Checkpointing (beta)

Checkpointing improves cold-boot performance by creating a memory checkpoint of your function and then restoring the memory checkpoint when you need it.

Checkpointing happens after your function’s import sequence. During import, your all reads many files from the file system. Some of these files are very large, for instance torch is hundreds of MB. We create a memory checkpoint of your function after it is done importing packages—but before calling for inputs. We save that checkpoint as a file. Then, every time your function is invoked, we restore your function memory. Your function will skip all file reads associated with its imports in favor of a single checkpoint file. The result is increased cold boot performance: functions with checkpointing enabled start 2-3x faster compared to not using checkpoints.

You don’t need to modify your function to take advantage of checkpointing in most cases (see below). This is a beta feature. Let us know in Modal Slack if you find any issues.

Enabling checkpointing

Checkpointing is currently in beta and is available as a flag in the function decorator. You can enable it as follows:

# checkpoint_example.py
import modal

stub = modal.Stub("checkpointing-example-simple")

@stub.function(checkpointing_enabled=True)
def my_func():
    print("hello")

Then deploy the function with modal deploy.

Keep the following in mind when using checkpointing:

  • Modal may take a memory checkpoint after your function runs the first few times, not just on the first run (see Checkpoint compatibility section)
  • Creating checkpoints adds latency to a function start time, so expect your function to be slower to start during the first invocations. Subsequent runs are much faster.

Checkpoint compatibility

Modal will create a memory checkpoint for every new version of your function. Deploying your function anew, even without code changes, will trigger a new checkpointing operation when you run your function.

Additionally, you may observe in application logs your function being checkpointed multiple times during its first few invocations. This happens because Modal will create a memory checkpoint for every CPU type and runtime version in our fleet. We typically only need 1-3 checkpoints to cover our entire fleet.
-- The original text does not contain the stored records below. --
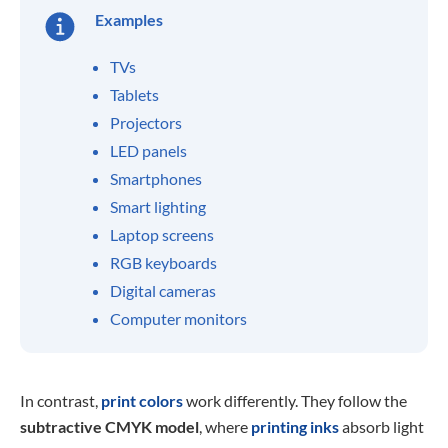
Examples
TVs
Tablets
Projectors
LED panels
Smartphones
Smart lighting
Laptop screens
RGB keyboards
Digital cameras
Computer monitors
In contrast,
print colors
work differently. They follow the
subtractive CMYK model
, where
printing inks
absorb light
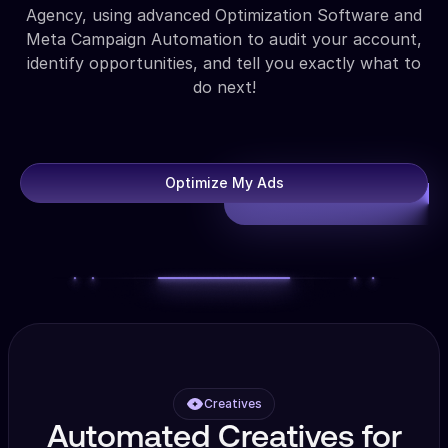
Agency, using advanced Optimization Software and
Meta Campaign Automation to audit your account,
identify opportunities, and tell you exactly what to
do next!
Optimize My Ads
Creatives
Automated Creatives for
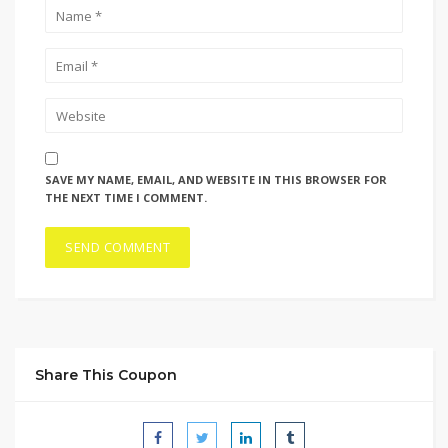
SAVE MY NAME, EMAIL, AND WEBSITE IN THIS BROWSER FOR
THE NEXT TIME I COMMENT.
Share This Coupon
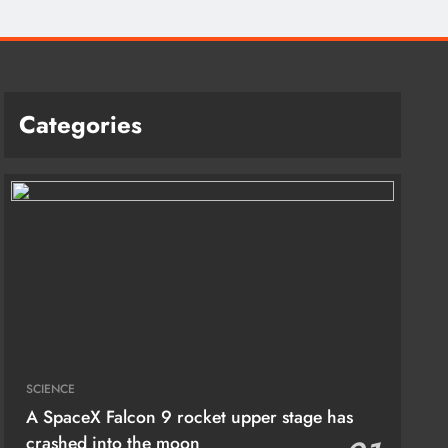
Categories
SCIENCE
A SpaceX Falcon 9 rocket upper stage has
crashed into the moon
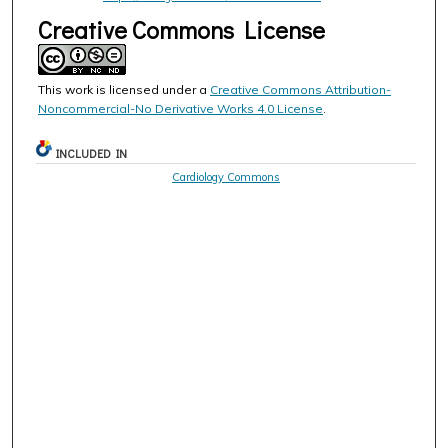
Creative Commons License
This work is licensed under a
Creative Commons Attribution-
Noncommercial-No Derivative Works 4.0 License
.
INCLUDED IN
Cardiology Commons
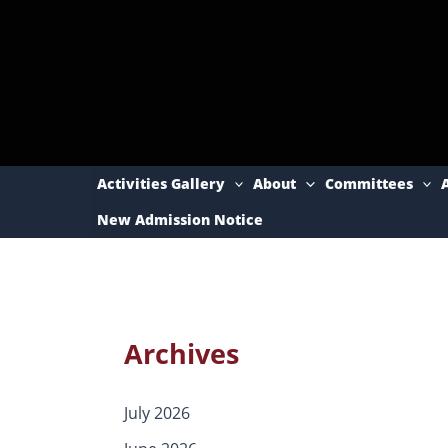
Skip
to
content
Activities Gallery
About
Committees
New Admission Notice
Archives
July 2026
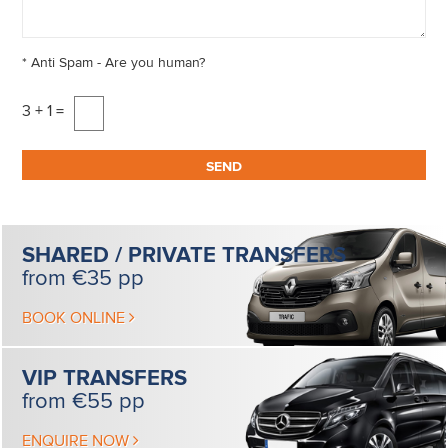
*
Anti Spam - Are you human?
3 + 1 =
SHARED / PRIVATE
TRANSFERS
from €35 pp
BOOK ONLINE
VIP
TRANSFERS
from €55 pp
ENQUIRE NOW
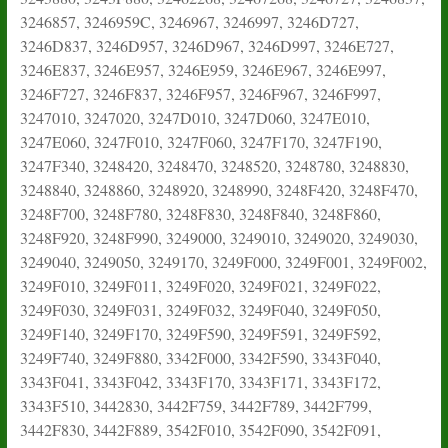
3246857, 3246959C, 3246967, 3246997, 3246D727,
3246D837, 3246D957, 3246D967, 3246D997, 3246E727,
3246E837, 3246E957, 3246E959, 3246E967, 3246E997,
3246F727, 3246F837, 3246F957, 3246F967, 3246F997,
3247010, 3247020, 3247D010, 3247D060, 3247E010,
3247E060, 3247F010, 3247F060, 3247F170, 3247F190,
3247F340, 3248420, 3248470, 3248520, 3248780, 3248830,
3248840, 3248860, 3248920, 3248990, 3248F420, 3248F470,
3248F700, 3248F780, 3248F830, 3248F840, 3248F860,
3248F920, 3248F990, 3249000, 3249010, 3249020, 3249030,
3249040, 3249050, 3249170, 3249F000, 3249F001, 3249F002,
3249F010, 3249F011, 3249F020, 3249F021, 3249F022,
3249F030, 3249F031, 3249F032, 3249F040, 3249F050,
3249F140, 3249F170, 3249F590, 3249F591, 3249F592,
3249F740, 3249F880, 3342F000, 3342F590, 3343F040,
3343F041, 3343F042, 3343F170, 3343F171, 3343F172,
3343F510, 3442830, 3442F759, 3442F789, 3442F799,
3442F830, 3442F889, 3542F010, 3542F090, 3542F091,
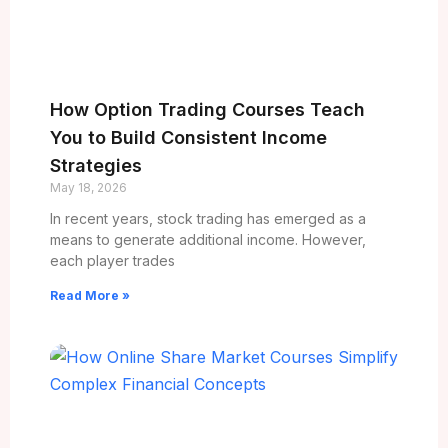
How Option Trading Courses Teach
You to Build Consistent Income
Strategies
May 18, 2026
In recent years, stock trading has emerged as a
means to generate additional income. However,
each player trades
Read More »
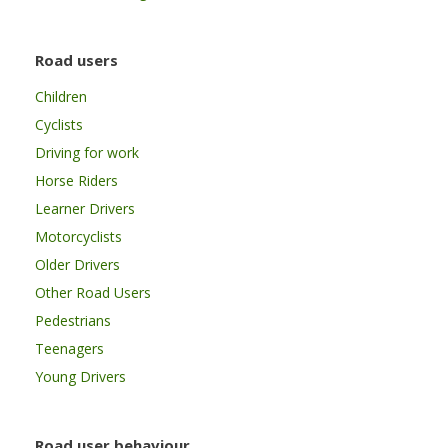
Road users
Children
Cyclists
Driving for work
Horse Riders
Learner Drivers
Motorcyclists
Older Drivers
Other Road Users
Pedestrians
Teenagers
Young Drivers
Road user behaviour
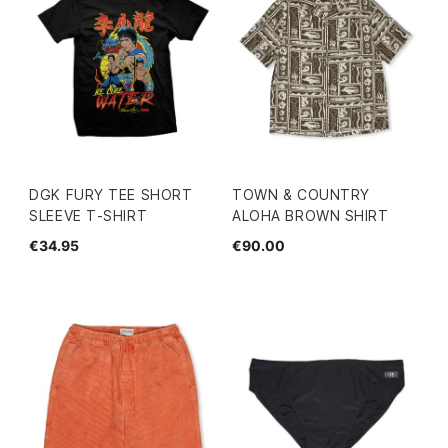
DGK FURY TEE SHORT
TOWN & COUNTRY
SLEEVE T-SHIRT
ALOHA BROWN SHIRT
€34.95
€90.00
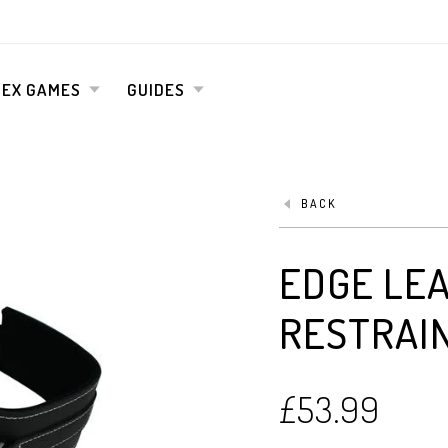
SEX GAMES
GUIDES
BACK
EDGE LE
RESTRAI
£
53.99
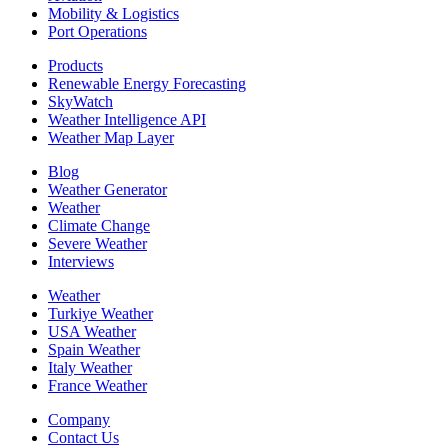
Mobility & Logistics
Port Operations
Products
Renewable Energy Forecasting
SkyWatch
Weather Intelligence API
Weather Map Layer
Blog
Weather Generator
Weather
Climate Change
Severe Weather
Interviews
Weather
Turkiye Weather
USA Weather
Spain Weather
Italy Weather
France Weather
Company
Contact Us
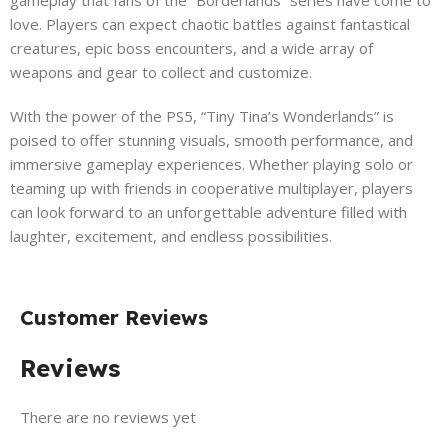
love. Players can expect chaotic battles against fantastical
creatures, epic boss encounters, and a wide array of
weapons and gear to collect and customize.
With the power of the PS5, “Tiny Tina’s Wonderlands” is
poised to offer stunning visuals, smooth performance, and
immersive gameplay experiences. Whether playing solo or
teaming up with friends in cooperative multiplayer, players
can look forward to an unforgettable adventure filled with
laughter, excitement, and endless possibilities.
Customer Reviews
Reviews
There are no reviews yet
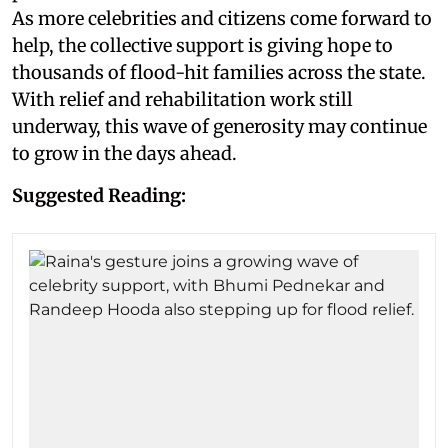
As more celebrities and citizens come forward to
help, the collective support is giving hope to
thousands of flood-hit families across the state.
With relief and rehabilitation work still
underway, this wave of generosity may continue
to grow in the days ahead.
Suggested Reading:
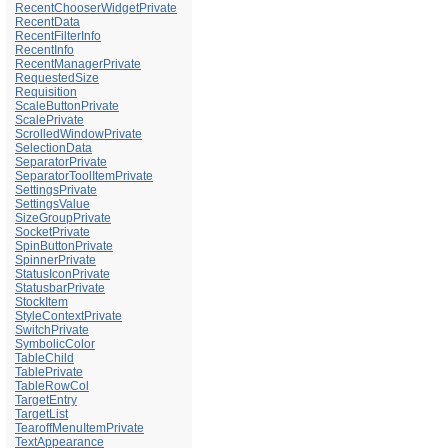
RecentChooserWidgetPrivate
RecentData
RecentFilterInfo
RecentInfo
RecentManagerPrivate
RequestedSize
Requisition
ScaleButtonPrivate
ScalePrivate
ScrolledWindowPrivate
SelectionData
SeparatorPrivate
SeparatorToolItemPrivate
SettingsPrivate
SettingsValue
SizeGroupPrivate
SocketPrivate
SpinButtonPrivate
SpinnerPrivate
StatusIconPrivate
StatusbarPrivate
StockItem
StyleContextPrivate
SwitchPrivate
SymbolicColor
TableChild
TablePrivate
TableRowCol
TargetEntry
TargetList
TearoffMenuItemPrivate
TextAppearance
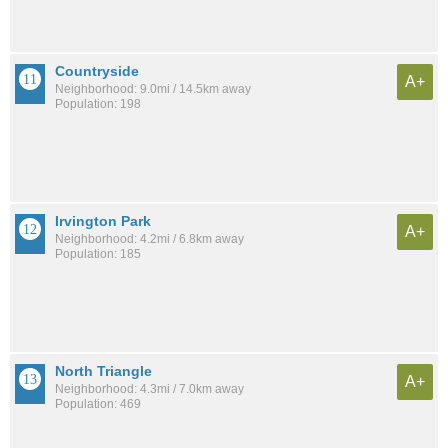
Countryside
A+
Neighborhood: 9.0mi / 14.5km away
Population: 198
Irvington Park
A+
Neighborhood: 4.2mi / 6.8km away
Population: 185
North Triangle
A+
Neighborhood: 4.3mi / 7.0km away
Population: 469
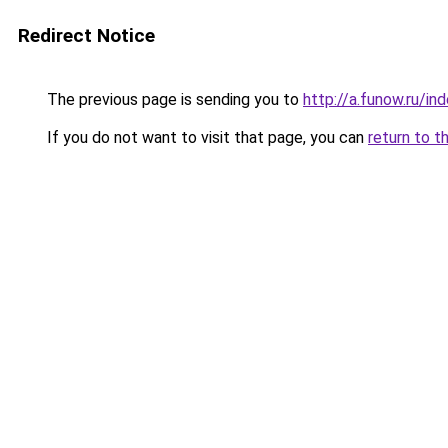
Redirect Notice
The previous page is sending you to
http://a.funow.ru/i
If you do not want to visit that page, you can
return to t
The cold boot benefits should greatly outweigh the penalty of creating multiple checkpoints.

Known limitations

Checkpointing is still in beta, please report any issues in Modal Slack.

No GPUs available during checkpointing

It’s currently not possible to checkpoint GPU memory. We avoid exposing GPU devices to your function during the checkpointing stage. NVIDIA drivers are available, but no GPU devices are. This can be a problem if you need the GPU — for example, you may need to compile a package. We suggest using the Image.run_function method and store outputs in disk as part of your image. You can then load these into CPU memory and successfully checkpoint your function. Then, when invoking your function, you can move objects to GPU memory for more details.

Filesystem writes are not checkpointed

Currently only the container memory is checkpointed, but your function may modify the filesystem during the checkpointing stage and the lost writes can break the function code on restore.

We are actively working to incorporate filesystem modifications into checkpoints so that this failure case is removed.

Cached GPU device queries

PyTorch’s torch.cuda.device_count() function will cache its result after first execution, providing incorrect results when used with checkpointing because the GPU availability changes between checkpointing and restore (see No GPUs available during checkpointing section above).

A workaround is to patch torch to use a non-caching device count query function:

torch.cuda.device_count = torch.cuda._device_count_nvml

Randomness and uniqueness

If your applications depend on uniqueness of state, you must evaluate your function code and verify that it is resilient to checkpoint operations. For example, if a variable is randomly initialized during checkpointing, that variable will be identical after every restore, possibly breaking uniqueness expectations of the proceeding function code.